How proteins bind to closed regions of the genome to facilitate cell differentiation and development

A new experimental method allows researchers to dissect how certain proteins, called pioneer factors, can bind to selective regions of the genome that are inaccessible to other DNA binding proteins.

The Penn State researchers who developed the method published their approach in the journal Molecular Cell. The work provides what they called a "powerful" way to gain insight into how genes are regulated.

The genome contains the entirety of the genetic makeup of an organism, but only a subset of this information is used in individual cells. That subset helps determine how the cells develop and differentiate to perform their specialized functions.

Proteins called transcription factors interact with the DNA in the genome to control the specific set of genes expressed in a cell type by binding to short patterns of DNA sequence called binding motifs, but often those motifs are inaccessible to the transcription factor proteins because of how the DNA is packaged in the cell.

Led by Lu Bai, professor of biochemistry and molecular biology and of physics in the Eberly College of Science at Penn State, researchers have now developed a new technique that can test thousands of sequence variants of binding motifs in a single experiment.

With this technique, the researchers can begin to identify features of the motifs that allow the specialized transcription factors, called pioneer factors, to access these typically inaccessible genomic regions and open them up for additional access.

The technique also allows the researchers to parse out how the pioneer factors work together with other co-factor proteins, which could inform which motifs are bound in which specific cells.

The new method is named ChIP-ISO or Chromatin Immunoprecipitation with Integrated Synthetic Oligonucleotides.

"All of the cells of an organism contain the same genome, but not all cells are the same," Bai said. "Different cell types are different because of the set of genes that they express.
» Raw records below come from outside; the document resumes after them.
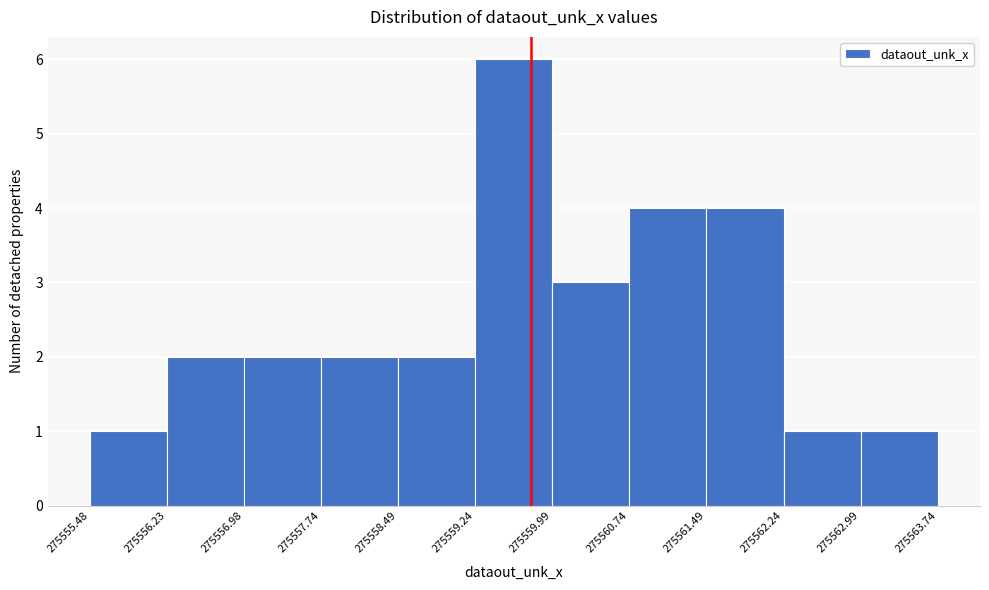

Reading left to right, transcribe this chart: for each bar, give the range it covers on the x-axis and its height. The values are not printed on the chart, so give them approximately, as read against the axis.

275555.48 to 275556.23: 1
275556.23 to 275556.98: 2
275556.98 to 275557.74: 2
275557.74 to 275558.49: 2
275558.49 to 275559.24: 2
275559.24 to 275559.99: 6
275559.99 to 275560.74: 3
275560.74 to 275561.49: 4
275561.49 to 275562.24: 4
275562.24 to 275562.99: 1
275562.99 to 275563.74: 1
Gene expression is regulated by transcription factors that bind to the DNA at specific short sequence motifs that are found across the genome. But only a very small portion of these sequence motifs are actually used at any one time in a cell, and we are interested in how this specificity is determined."

The chromosomes in the nucleus of a cell are composed of long strands of DNA packaged with various proteins into a structure called chromatin. Such packaging limits the accessibility of many DNA-binding factors, including transcription factors, allowing them to only bind to a subset of their motifs.

Pioneer factors, however, are special because they can bind to DNA even in tightly packed, or closed, chromatin. Despite this ability, even pioneer factors only bind, or associate, with a small fraction of their motifs, the researchers said.

"It's perplexing why pioneer factors only bind to some of their motifs, so we designed ChIP-ISO as a method to pick apart characteristics of the DNA motifs that allow them to associate or not associate with pioneer factors," Bai said. "A benefit of the technique is that is extremely high-throughput, allowing us to test thousands of variations of the binding motif's DNA sequences in a single experiment."

To test their new method, the research team focused on the well-known pioneer factor, FOXA1, along with several co-factor proteins that potentially influence when and in what cell types FOXA1 binds to DNA.

In the ChIP-ISO experiment, the researchers designed short synthetic DNA sequences that contain variants of the binding sites for the pioneer factor, FOXA1, as well as binding sites of the co-factors proteins. The researchers then integrate thousands of these short sequence variants into the genome of millions of cells grown in the lab. They can then determine which variants are actually bound by FOXA-1 and its co-factors in the cells.

"If FOXA1 binds the synthetic sequences we introduced into a cell, we can capture that bit of DNA and determine its sequence to learn how the variants impact binding," Bai said. "As expected, the FOXA1 motif itself is important for FOXA1 binding. However, what surprised us is that some other transcription factors near the FOXA1 motif can be almost as essential for FOXA1 binding in some sequence contexts."

The team found that mutating the binding sites for the co-factors, AP-1 and CEBPB, led to a significant drop in FOXA1 binding. Mutating the AP-1 binding site had a particularly strong effect, suggesting that it plays a crucial role in directing FOXA1 binding in these cells. They also found that local sequence variations had a larger impact on FOXA1 binding than chromatin context, or how densely DNA is packed into the chromatin structure.

"In our cells, AP-1 is the most important co-factor for FOXA1, but in different cell types, other co-factors may play that role," Bai said. "There are many other pioneer factors, and potentially many other co-factors, and we are interested in dissecting this complex network. The ChIP-ISO method gives us a platform to test the combination of different factors and start to understand their role in determining cell identity."

The researchers also used neural networks to analyze variations in FOXA1 binding across different cell types using publicly available data from previous studies using different methods to study FOXA1.

"Our neural network analyses confirmed that the motifs of other transcription factors can explain why FOXA1 binds to different locations in different cell types," said Shaun Mahony, associate professor of biochemistry and molecular biology at Penn State and an author of the paper.

"This combination of ChIP-ISO's ability to test thousands of customized DNA sequences with machine learning-based analyses is a very powerful way to gain insight into gene regulatory systems."